Shoubin Yu, Jaemin Cho, Prateek Yadav, Mohit Bansal
Recent studies have shown promising results on utilizing large pre-trained image-language models for video question answering. While these image-language models can efficiently bootstrap the representation learning of video-language models, they typically concatenate uniformly sampled video frames as visual inputs without explicit language-aware, temporal modeling. When only a portion of a video input is relevant to the language query, such uniform frame sampling can often lead to missing important visual cues. Although humans often find a video moment to focus on and rewind the moment to answer questions, training a query-aware video moment localizer often requires expensive annotations and high computational costs. To address this issue, we propose Self-Chained Video Localization-Answering (SeViLA), a novel framework that leverages a single image-language model (BLIP-2) to tackle both temporal keyframe localization and QA on videos. SeViLA framework consists of two modules: Localizer and Answerer, where both are parameter-efficiently fine-tuned from BLIP-2. We propose two ways of chaining these modules for cascaded inference and self-refinement. First, in the forward chain, the Localizer finds multiple language-aware keyframes in a video, which the Answerer uses to predict the answer. Second, in the reverse chain, the Answerer generates keyframe pseudo-labels to refine the Localizer, alleviating the need for expensive video moment localization annotations. Our SeViLA framework outperforms several strong baselines on 5 challenging video QA and event prediction benchmarks, and achieves the state-of-the-art in both fine-tuning (NExT-QA, STAR) and zero-shot (NExT-QA, STAR, How2QA, VLEP) settings.
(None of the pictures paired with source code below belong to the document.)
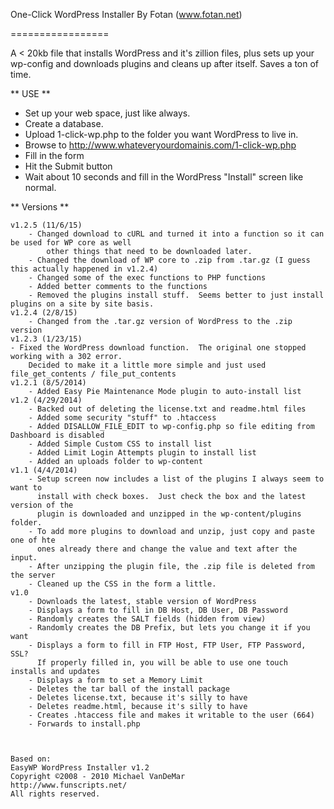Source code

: One-Click WordPress Installer
By Fotan (www.fotan.net)

=================

A &lt; 20kb file that installs WordPress and it's zillion files, plus sets up your wp-config and downloads plugins and cleans up after itself.  Saves a ton of time.

** USE **
 - Set up your web space, just like always.
 - Create a database.
 - Upload 1-click-wp.php to the folder you want WordPress to live in.
 - Browse to http://www.whateveryourdomainis.com/1-click-wp.php
 - Fill in the form
 - Hit the Submit button
 - Wait about 10 seconds and fill in the WordPress "Install" screen like normal.




** Versions **

	v1.2.5 (11/6/15)
        - Changed download to cURL and turned it into a function so it can be used for WP core as well
            other things that need to be downloaded later.
        - Changed the download of WP core to .zip from .tar.gz (I guess this actually happened in v1.2.4)
        - Changed some of the exec functions to PHP functions
        - Added better comments to the functions
        - Removed the plugins install stuff.  Seems better to just install plugins on a site by site basis.
    v1.2.4 (2/8/15)
		- Changed from the .tar.gz version of WordPress to the .zip version
    v1.2.3 (1/23/15)
    - Fixed the WordPress download function.  The original one stopped working with a 302 error.
        Decided to make it a little more simple and just used file_get_contents / file_put_contents
    v1.2.1 (8/5/2014)
		- Added Easy Pie Maintenance Mode plugin to auto-install list
	v1.2 (4/29/2014)
		- Backed out of deleting the license.txt and readme.html files
		- Added some security "stuff" to .htaccess
		- Added DISALLOW_FILE_EDIT to wp-config.php so file editing from Dashboard is disabled
		- Added Simple Custom CSS to install list
		- Added Limit Login Attempts plugin to install list
		- Added an uploads folder to wp-content
	v1.1 (4/4/2014)
		- Setup screen now includes a list of the plugins I always seem to want to
		  install with check boxes.  Just check the box and the latest version of the
		  plugin is downloaded and unzipped in the wp-content/plugins folder.
		- To add more plugins to download and unzip, just copy and paste one of hte
		  ones already there and change the value and text after the input.
		- After unzipping the plugin file, the .zip file is deleted from the server
		- Cleaned up the CSS in the form a little.
	v1.0
		- Downloads the latest, stable version of WordPress
		- Displays a form to fill in DB Host, DB User, DB Password
		- Randomly creates the SALT fields (hidden from view)
		- Randomly creates the DB Prefix, but lets you change it if you want
		- Displays a form to fill in FTP Host, FTP User, FTP Password, SSL?
		  If properly filled in, you will be able to use one touch installs and updates
		- Displays a form to set a Memory Limit
		- Deletes the tar ball of the install package
		- Deletes license.txt, because it's silly to have
		- Deletes readme.html, because it's silly to have
		- Creates .htaccess file and makes it writable to the user (664)
		- Forwards to install.php



	Based on:
	EasyWP WordPress Installer v1.2
	Copyright ©2008 - 2010 Michael VanDeMar
	http://www.funscripts.net/
	All rights reserved.
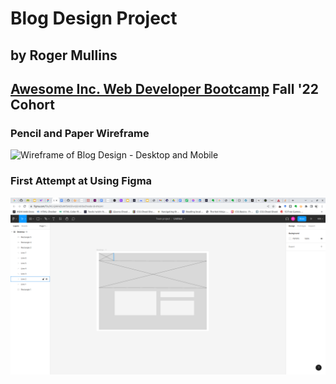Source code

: # Blog Design Project
## by Roger Mullins
## [Awesome Inc. Web Developer Bootcamp](https://www.awesomeinc.org/bootcamp) Fall '22 Cohort

### Pencil and Paper Wireframe
![Wireframe of Blog Design - Desktop and Mobile](/img/blog-design-lg.jpg)

### First Attempt at Using Figma
![Figma Mockup of Blog Design - Desktop](/img/figma-mockup.png)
We also analyze the impact of Localizer, comparisons of Localizer with other temporal localization models, pre-training/self-refinement of Localizer, and varying the number of keyframes.
| Task | Dataset | Metric | Value | Model |
|---|---|---|---|---|
| Question Answering | NExT-QA | Accuracy | 63.6 | Sevila (4B) |
| Question Answering | IntentQA | Accuracy | 60.9 | SeViLA (4B) |
| Question Answering | TVQA | Accuracy | 38.2 | SEVILA (no speech) |
| Question Answering | EgoSchema (fullset) | Accuracy | 22.7 | SeViLA (4B) |
| Question Answering | EgoSchema (subset) | Accuracy | 25.7 | SeViLA (4B) |
| Video Question Answering | STAR Benchmark | Average Accuracy | 64.9 | SeViLA |
| Video Question Answering | STAR Benchmark | Average Accuracy | 44.6 | SeViLA (0-shot) |
| Video Question Answering | NExT-QA | Accuracy | 73.8 | SeViLA |
| Video Question Answering | NExT-QA (Efficient) | 1:1 Accuracy | 73.8 | SeViLA (4 frames) |
| Video Question Answering | NExT-QA | Accuracy | 63.6 | Sevila (4B) |
| Video Question Answering | IntentQA | Accuracy | 60.9 | SeViLA (4B) |
| Video Question Answering | TVQA | Accuracy | 38.2 | SEVILA (no speech) |
| Video Question Answering | EgoSchema (fullset) | Accuracy | 22.7 | SeViLA (4B) |
| Video Question Answering | EgoSchema (subset) | Accuracy | 25.7 | SeViLA (4B) |